US 12,437,773 B2
Apparatus and method for generating speech synthesis image
Gyeong Su Chae, Seoul (KR); and Guem Buel Hwang, Seoul (KR)
Assigned to DEEPBRAIN AI INC., Seoul (KR)
Appl. No. 17/779,693
Filed by DEEPBRAIN AI INC., Seoul (KR)
PCT Filed Mar. 15, 2022, PCT No. PCT/KR2022/003610
§ 371(c)(1), (2) Date May 25, 2022,
PCT Pub. No. WO2023/153555, PCT Pub. Date Aug. 17, 2023.
Claims priority of application No. 10-2022-0019075 (KR), filed on Feb. 14, 2022.
Prior Publication US 2024/0303830 A1, Sep. 12, 2024
Int. Cl. G10L 21/10 (2013.01); G06T 7/246 (2017.01); G10L 15/25 (2013.01)

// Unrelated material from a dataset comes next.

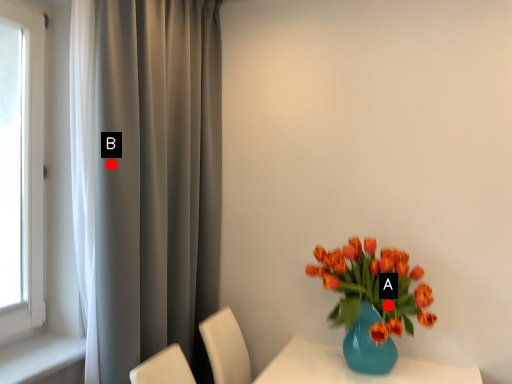
Question: Two points are circled on the image, labeled by A and B beside each circle. Among these points, which one is farthest from the camera?

Choices:
 (A) A is further
 (B) B is further

Answer: (A)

CPC G10L 21/10 (2013.01) [G06T 7/248 (2017.01); G10L 15/25 (2013.01); G06T 2207/20076 (2013.01); G06T 2207/20081 (2013.01); G06T 2207/20084 (2013.01); G06T 2207/30201 (2013.01)] 12 Claims
OG exemplary drawing
 
1. An apparatus for generating a speech synthesis image based on machine learning, the apparatus comprising:
a first global geometric transformation predictor configured to be trained to receive each of a source image and a target image including the same person, and predict a global geometric transformation for a global motion of the person between the source image and the target image, based on the source image and the target image;
a local feature tensor predictor configured to be trained to predict a feature tensor for a local motion of the person, based on input target image-related information; and
an image generator configured to be trained to reconstruct the target image, based on the global geometric transformation, the source image, and the feature tensor for the local motion,
wherein the global motion is a motion of the person with an amount greater than or equal to a preset threshold amount of motion,
wherein the first global geometric transformation predictor is further configured to:
extract a source image heat map based on the source image, the source image heat map being a probability distribution map in an image space indicating whether each pixel in the source image is a pixel related to the global motion of the person;
extract a target image heat map based on the target image, the target image heat map being a probability distribution map in the image space as to whether each pixel in the target image is a pixel related to the global motion of the person; and
calculate the global geometric transformation based on the source image heat map and the target image heat map.